Constantino et al. [76] offer a further suggestion to rethinking our training and supervision process. They describe Context Responsive Psychotherapy Integration (CRPI) as another alternative to strictly adherent manual training. The authors draw on data suggesting that successful management of alliance ruptures predicts treatment outcome [95], and therefore that training and supervision should help a therapist to identify and respond to the dynamic nature of the therapeutic relationship. They suggest that adjusting therapist actions to patients’ presenting difficulties, context and non-diagnostic characteristics, including the interpersonal dynamics present during therapy, represents a more skilful and nuanced approach that is well supported within evidence-informed practice. They also suggest replacing long-form trainings on single treatment manuals for specific diagnostic problems with briefer trainings that focus on the main principles underlying the manuals. Training would also dedicate time to teaching the clinicians important contextual markers, such as when to move away from the manual (for example, patient hesitancy to change or need to further develop clinical formulation) and empirically supported interventions appropriate for that circumstance (for example, use motivational enhancement techniques) [84].

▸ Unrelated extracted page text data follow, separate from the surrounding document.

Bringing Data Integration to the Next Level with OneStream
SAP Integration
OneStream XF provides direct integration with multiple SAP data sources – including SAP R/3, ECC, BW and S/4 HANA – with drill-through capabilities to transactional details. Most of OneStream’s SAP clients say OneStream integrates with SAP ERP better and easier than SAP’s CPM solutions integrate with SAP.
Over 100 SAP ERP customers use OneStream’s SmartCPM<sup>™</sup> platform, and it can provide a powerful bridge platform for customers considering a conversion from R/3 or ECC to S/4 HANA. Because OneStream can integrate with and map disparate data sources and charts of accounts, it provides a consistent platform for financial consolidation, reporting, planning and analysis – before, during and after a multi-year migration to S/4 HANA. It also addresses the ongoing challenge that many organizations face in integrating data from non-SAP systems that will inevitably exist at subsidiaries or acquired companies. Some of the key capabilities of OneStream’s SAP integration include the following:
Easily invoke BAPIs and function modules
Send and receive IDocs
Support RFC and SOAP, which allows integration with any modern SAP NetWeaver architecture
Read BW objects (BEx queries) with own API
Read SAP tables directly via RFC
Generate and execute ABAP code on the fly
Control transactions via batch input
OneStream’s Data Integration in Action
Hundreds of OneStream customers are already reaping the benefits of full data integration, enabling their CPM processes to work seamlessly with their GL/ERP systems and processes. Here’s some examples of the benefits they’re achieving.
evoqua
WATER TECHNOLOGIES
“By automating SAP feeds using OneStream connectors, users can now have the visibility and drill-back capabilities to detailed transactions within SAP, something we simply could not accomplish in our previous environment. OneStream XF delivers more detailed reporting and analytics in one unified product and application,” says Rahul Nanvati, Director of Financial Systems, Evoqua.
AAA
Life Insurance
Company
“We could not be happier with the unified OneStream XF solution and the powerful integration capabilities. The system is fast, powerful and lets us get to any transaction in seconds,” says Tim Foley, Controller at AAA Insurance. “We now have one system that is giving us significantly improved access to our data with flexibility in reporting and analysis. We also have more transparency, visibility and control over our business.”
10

Adoption of a more flexible core principle approach to treatment has implications for how adherence is assessed. We are in no way calling for an abandonment of treatment manuals or randomised controlled trials evaluating them. These trials, which need strict adherence to assist replicability, provide important data on which techniques should be included in a core principle approach (for example, weighing the patient). The document produced by Hurst et al. [7] could be modified into a checklist form, so that clinicians can assess their adherence to the core principles in treatment. It may also be important to assess common factors of therapy, such as the therapist’s ability to be empathic and to form a therapeutic alliance, as well as specific techniques included in the treatment. Of course, the key assessment is to monitor patient outcome on a regular basis [7]. Assessment of treatment acceptability, in either a strict or flexible form, to both therapist and patient may also be important.

Conclusion

This paper recognises the important advances that treatment manuals have provided our field. Manuals promote rigorous research, provide clear training and clinical guidelines, allow broader dissemination and accessibility, and create a common language and platform from which to research necessary adaptations. Taken together, manuals provide a set of core principles important in the evidence-informed treatment of eating disorders, such as monitoring weight and other markers of health, supporting physical recovery as a means to establish psychological recovery, and utilising a patient’s support network. We know that training in the delivery of manualised treatment does make the clinician more adherent to the delivery of that manualised treatment [69]. However, a growing body of literature from both the field of general psychotherapy and within eating disorders specifically indicates that treatment adherence does not consistently predict patient outcomes and may indeed be contraindicated in some cases. We suggest that clinicians be encouraged in their clinical practice, training and supervision to use the treatment manual alongside individual and systemic case formulation, the client’s stage of change and the therapeutic relationship, with a focus on resolving therapeutic breaches. In combination, these factors allow a clinician to truly engage in evidence-informed practice. We would recommend future research is undertaken regarding formulation-driven adaptation of manuals, and training and supervision that goes beyond strict adherence to treatment manuals in the field of eating disorders.